* ASSIGNMENT *
Here are some entries; quote each one exactly.

* INPUT RECORDS *
▼▼▼

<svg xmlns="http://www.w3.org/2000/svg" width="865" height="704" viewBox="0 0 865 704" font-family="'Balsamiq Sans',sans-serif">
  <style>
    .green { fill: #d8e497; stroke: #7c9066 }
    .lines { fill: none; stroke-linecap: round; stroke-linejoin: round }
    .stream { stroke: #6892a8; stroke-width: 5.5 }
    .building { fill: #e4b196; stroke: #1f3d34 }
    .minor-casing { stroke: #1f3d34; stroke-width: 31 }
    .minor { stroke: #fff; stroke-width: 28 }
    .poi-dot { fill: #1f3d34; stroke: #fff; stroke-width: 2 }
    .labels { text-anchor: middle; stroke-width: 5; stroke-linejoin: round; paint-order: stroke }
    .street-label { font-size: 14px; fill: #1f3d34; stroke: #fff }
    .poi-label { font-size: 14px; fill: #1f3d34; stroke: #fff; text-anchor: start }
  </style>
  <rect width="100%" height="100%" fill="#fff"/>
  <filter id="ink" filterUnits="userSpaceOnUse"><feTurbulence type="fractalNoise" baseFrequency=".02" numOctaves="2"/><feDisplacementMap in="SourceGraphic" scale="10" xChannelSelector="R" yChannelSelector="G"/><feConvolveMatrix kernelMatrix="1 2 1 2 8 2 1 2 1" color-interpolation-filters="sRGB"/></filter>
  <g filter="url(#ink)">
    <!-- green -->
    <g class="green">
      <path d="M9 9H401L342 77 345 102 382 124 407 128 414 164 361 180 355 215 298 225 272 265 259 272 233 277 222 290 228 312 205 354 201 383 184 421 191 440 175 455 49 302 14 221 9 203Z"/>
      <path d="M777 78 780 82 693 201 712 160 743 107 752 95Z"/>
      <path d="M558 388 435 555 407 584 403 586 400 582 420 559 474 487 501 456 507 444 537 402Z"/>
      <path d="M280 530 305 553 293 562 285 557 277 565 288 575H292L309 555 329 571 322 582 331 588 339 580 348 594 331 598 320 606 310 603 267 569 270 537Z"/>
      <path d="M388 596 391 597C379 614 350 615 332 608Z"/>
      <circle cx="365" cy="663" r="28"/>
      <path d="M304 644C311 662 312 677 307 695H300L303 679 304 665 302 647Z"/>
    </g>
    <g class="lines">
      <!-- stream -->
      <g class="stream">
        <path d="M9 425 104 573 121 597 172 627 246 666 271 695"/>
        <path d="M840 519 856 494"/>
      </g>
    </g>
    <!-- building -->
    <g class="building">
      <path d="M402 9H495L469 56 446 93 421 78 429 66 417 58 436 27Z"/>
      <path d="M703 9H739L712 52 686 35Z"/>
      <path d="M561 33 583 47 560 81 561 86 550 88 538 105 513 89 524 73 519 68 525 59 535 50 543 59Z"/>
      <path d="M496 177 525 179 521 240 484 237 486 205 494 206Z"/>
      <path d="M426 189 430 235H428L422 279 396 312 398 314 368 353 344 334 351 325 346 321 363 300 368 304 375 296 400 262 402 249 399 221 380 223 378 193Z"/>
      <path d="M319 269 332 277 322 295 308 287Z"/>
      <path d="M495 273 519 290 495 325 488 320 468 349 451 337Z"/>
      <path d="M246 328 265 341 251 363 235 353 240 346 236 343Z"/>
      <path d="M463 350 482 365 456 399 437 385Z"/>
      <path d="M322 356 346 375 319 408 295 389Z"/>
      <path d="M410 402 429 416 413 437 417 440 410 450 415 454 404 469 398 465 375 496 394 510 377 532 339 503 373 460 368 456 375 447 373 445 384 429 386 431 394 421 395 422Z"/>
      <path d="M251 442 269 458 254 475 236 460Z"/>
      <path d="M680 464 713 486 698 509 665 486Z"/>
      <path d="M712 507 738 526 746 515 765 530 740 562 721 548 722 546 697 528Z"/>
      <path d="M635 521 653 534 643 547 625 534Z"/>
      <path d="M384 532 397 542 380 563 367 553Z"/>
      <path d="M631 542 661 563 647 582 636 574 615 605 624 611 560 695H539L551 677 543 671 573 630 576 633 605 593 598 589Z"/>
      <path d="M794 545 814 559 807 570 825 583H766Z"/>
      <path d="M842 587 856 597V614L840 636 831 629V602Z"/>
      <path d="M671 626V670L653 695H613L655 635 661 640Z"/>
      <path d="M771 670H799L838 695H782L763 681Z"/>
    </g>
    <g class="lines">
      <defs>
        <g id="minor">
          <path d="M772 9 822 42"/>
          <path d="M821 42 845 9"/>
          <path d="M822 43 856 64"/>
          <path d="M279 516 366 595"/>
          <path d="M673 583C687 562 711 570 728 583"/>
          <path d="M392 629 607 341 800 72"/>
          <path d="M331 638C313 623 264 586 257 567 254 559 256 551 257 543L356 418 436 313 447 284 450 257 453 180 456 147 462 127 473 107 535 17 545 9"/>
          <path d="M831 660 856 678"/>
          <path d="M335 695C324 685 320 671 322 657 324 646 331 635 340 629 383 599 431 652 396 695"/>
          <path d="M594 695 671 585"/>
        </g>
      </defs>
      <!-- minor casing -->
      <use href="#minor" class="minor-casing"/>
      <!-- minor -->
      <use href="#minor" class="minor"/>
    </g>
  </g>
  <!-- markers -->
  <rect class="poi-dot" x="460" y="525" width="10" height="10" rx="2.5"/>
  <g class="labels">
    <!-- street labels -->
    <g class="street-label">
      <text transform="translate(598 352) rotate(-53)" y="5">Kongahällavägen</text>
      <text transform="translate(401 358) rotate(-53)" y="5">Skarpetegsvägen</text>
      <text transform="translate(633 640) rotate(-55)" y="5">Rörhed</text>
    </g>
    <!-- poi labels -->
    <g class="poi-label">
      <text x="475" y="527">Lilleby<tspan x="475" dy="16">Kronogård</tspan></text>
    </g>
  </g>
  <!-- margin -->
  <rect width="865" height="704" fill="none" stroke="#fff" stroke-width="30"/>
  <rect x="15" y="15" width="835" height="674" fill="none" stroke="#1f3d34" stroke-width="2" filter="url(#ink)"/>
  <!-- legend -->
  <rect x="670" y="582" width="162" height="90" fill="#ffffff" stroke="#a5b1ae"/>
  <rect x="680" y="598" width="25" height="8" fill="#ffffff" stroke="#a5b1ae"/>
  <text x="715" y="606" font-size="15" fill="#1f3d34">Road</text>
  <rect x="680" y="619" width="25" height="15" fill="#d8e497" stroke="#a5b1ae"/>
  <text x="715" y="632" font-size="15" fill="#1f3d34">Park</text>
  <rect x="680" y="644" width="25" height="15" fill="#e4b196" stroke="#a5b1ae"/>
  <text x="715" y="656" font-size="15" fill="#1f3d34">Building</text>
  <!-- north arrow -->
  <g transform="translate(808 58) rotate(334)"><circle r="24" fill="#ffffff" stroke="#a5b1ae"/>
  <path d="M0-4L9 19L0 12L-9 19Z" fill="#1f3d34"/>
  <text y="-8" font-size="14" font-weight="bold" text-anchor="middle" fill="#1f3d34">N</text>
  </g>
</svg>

▲▲▲

* YOUR RESPONSE *
<svg xmlns="http://www.w3.org/2000/svg" width="865" height="704" viewBox="0 0 865 704" font-family="'Balsamiq Sans',sans-serif">
  <style>
    .green { fill: #d8e497; stroke: #7c9066 }
    .lines { fill: none; stroke-linecap: round; stroke-linejoin: round }
    .stream { stroke: #6892a8; stroke-width: 5.5 }
    .building { fill: #e4b196; stroke: #1f3d34 }
    .minor-casing { stroke: #1f3d34; stroke-width: 31 }
    .minor { stroke: #fff; stroke-width: 28 }
    .poi-dot { fill: #1f3d34; stroke: #fff; stroke-width: 2 }
    .labels { text-anchor: middle; stroke-width: 5; stroke-linejoin: round; paint-order: stroke }
    .street-label { font-size: 14px; fill: #1f3d34; stroke: #fff }
    .poi-label { font-size: 14px; fill: #1f3d34; stroke: #fff; text-anchor: start }
  </style>
  <rect width="100%" height="100%" fill="#fff"/>
  <filter id="ink" filterUnits="userSpaceOnUse"><feTurbulence type="fractalNoise" baseFrequency=".02" numOctaves="2"/><feDisplacementMap in="SourceGraphic" scale="10" xChannelSelector="R" yChannelSelector="G"/><feConvolveMatrix kernelMatrix="1 2 1 2 8 2 1 2 1" color-interpolation-filters="sRGB"/></filter>
  <g filter="url(#ink)">
    <!-- green -->
    <g class="green">
      <path d="M9 9H401L342 77 345 102 382 124 407 128 414 164 361 180 355 215 298 225 272 265 259 272 233 277 222 290 228 312 205 354 201 383 184 421 191 440 175 455 49 302 14 221 9 203Z"/>
      <path d="M777 78 780 82 693 201 712 160 743 107 752 95Z"/>
      <path d="M558 388 435 555 407 584 403 586 400 582 420 559 474 487 501 456 507 444 537 402Z"/>
      <path d="M280 530 305 553 293 562 285 557 277 565 288 575H292L309 555 329 571 322 582 331 588 339 580 348 594 331 598 320 606 310 603 267 569 270 537Z"/>
      <path d="M388 596 391 597C379 614 350 615 332 608Z"/>
      <circle cx="365" cy="663" r="28"/>
      <path d="M304 644C311 662 312 677 307 695H300L303 679 304 665 302 647Z"/>
    </g>
    <g class="lines">
      <!-- stream -->
      <g class="stream">
        <path d="M9 425 104 573 121 597 172 627 246 666 271 695"/>
        <path d="M840 519 856 494"/>
      </g>
    </g>
    <!-- building -->
    <g class="building">
      <path d="M402 9H495L469 56 446 93 421 78 429 66 417 58 436 27Z"/>
      <path d="M703 9H739L712 52 686 35Z"/>
      <path d="M561 33 583 47 560 81 561 86 550 88 538 105 513 89 524 73 519 68 525 59 535 50 543 59Z"/>
      <path d="M496 177 525 179 521 240 484 237 486 205 494 206Z"/>
      <path d="M426 189 430 235H428L422 279 396 312 398 314 368 353 344 334 351 325 346 321 363 300 368 304 375 296 400 262 402 249 399 221 380 223 378 193Z"/>
      <path d="M319 269 332 277 322 295 308 287Z"/>
      <path d="M495 273 519 290 495 325 488 320 468 349 451 337Z"/>
      <path d="M246 328 265 341 251 363 235 353 240 346 236 343Z"/>
      <path d="M463 350 482 365 456 399 437 385Z"/>
      <path d="M322 356 346 375 319 408 295 389Z"/>
      <path d="M410 402 429 416 413 437 417 440 410 450 415 454 404 469 398 465 375 496 394 510 377 532 339 503 373 460 368 456 375 447 373 445 384 429 386 431 394 421 395 422Z"/>
      <path d="M251 442 269 458 254 475 236 460Z"/>
      <path d="M680 464 713 486 698 509 665 486Z"/>
      <path d="M712 507 738 526 746 515 765 530 740 562 721 548 722 546 697 528Z"/>
      <path d="M635 521 653 534 643 547 625 534Z"/>
      <path d="M384 532 397 542 380 563 367 553Z"/>
      <path d="M631 542 661 563 647 582 636 574 615 605 624 611 560 695H539L551 677 543 671 573 630 576 633 605 593 598 589Z"/>
      <path d="M794 545 814 559 807 570 825 583H766Z"/>
      <path d="M842 587 856 597V614L840 636 831 629V602Z"/>
      <path d="M671 626V670L653 695H613L655 635 661 640Z"/>
      <path d="M771 670H799L838 695H782L763 681Z"/>
    </g>
    <g class="lines">
      <defs>
        <g id="minor">
          <path d="M772 9 822 42"/>
          <path d="M821 42 845 9"/>
          <path d="M822 43 856 64"/>
          <path d="M279 516 366 595"/>
          <path d="M673 583C687 562 711 570 728 583"/>
          <path d="M392 629 607 341 800 72"/>
          <path d="M331 638C313 623 264 586 257 567 254 559 256 551 257 543L356 418 436 313 447 284 450 257 453 180 456 147 462 127 473 107 535 17 545 9"/>
          <path d="M831 660 856 678"/>
          <path d="M335 695C324 685 320 671 322 657 324 646 331 635 340 629 383 599 431 652 396 695"/>
          <path d="M594 695 671 585"/>
        </g>
      </defs>
      <!-- minor casing -->
      <use href="#minor" class="minor-casing"/>
      <!-- minor -->
      <use href="#minor" class="minor"/>
    </g>
  </g>
  <!-- markers -->
  <rect class="poi-dot" x="460" y="525" width="10" height="10" rx="2.5"/>
  <g class="labels">
    <!-- street labels -->
    <g class="street-label">
      <text transform="translate(598 352) rotate(-53)" y="5">Kongahällavägen</text>
      <text transform="translate(401 358) rotate(-53)" y="5">Skarpetegsvägen</text>
      <text transform="translate(633 640) rotate(-55)" y="5">Rörhed</text>
    </g>
    <!-- poi labels -->
    <g class="poi-label">
      <text x="475" y="527">Lilleby<tspan x="475" dy="16">Kronogård</tspan></text>
    </g>
  </g>
  <!-- margin -->
  <rect width="865" height="704" fill="none" stroke="#fff" stroke-width="30"/>
  <rect x="15" y="15" width="835" height="674" fill="none" stroke="#1f3d34" stroke-width="2" filter="url(#ink)"/>
  <!-- legend -->
  <rect x="670" y="582" width="162" height="90" fill="#ffffff" stroke="#a5b1ae"/>
  <rect x="680" y="598" width="25" height="8" fill="#ffffff" stroke="#a5b1ae"/>
  <text x="715" y="606" font-size="15" fill="#1f3d34">Road</text>
  <rect x="680" y="619" width="25" height="15" fill="#d8e497" stroke="#a5b1ae"/>
  <text x="715" y="632" font-size="15" fill="#1f3d34">Park</text>
  <rect x="680" y="644" width="25" height="15" fill="#e4b196" stroke="#a5b1ae"/>
  <text x="715" y="656" font-size="15" fill="#1f3d34">Building</text>
  <!-- north arrow -->
  <g transform="translate(808 58) rotate(334)"><circle r="24" fill="#ffffff" stroke="#a5b1ae"/>
  <path d="M0-4L9 19L0 12L-9 19Z" fill="#1f3d34"/>
  <text y="-8" font-size="14" font-weight="bold" text-anchor="middle" fill="#1f3d34">N</text>
  </g>
</svg>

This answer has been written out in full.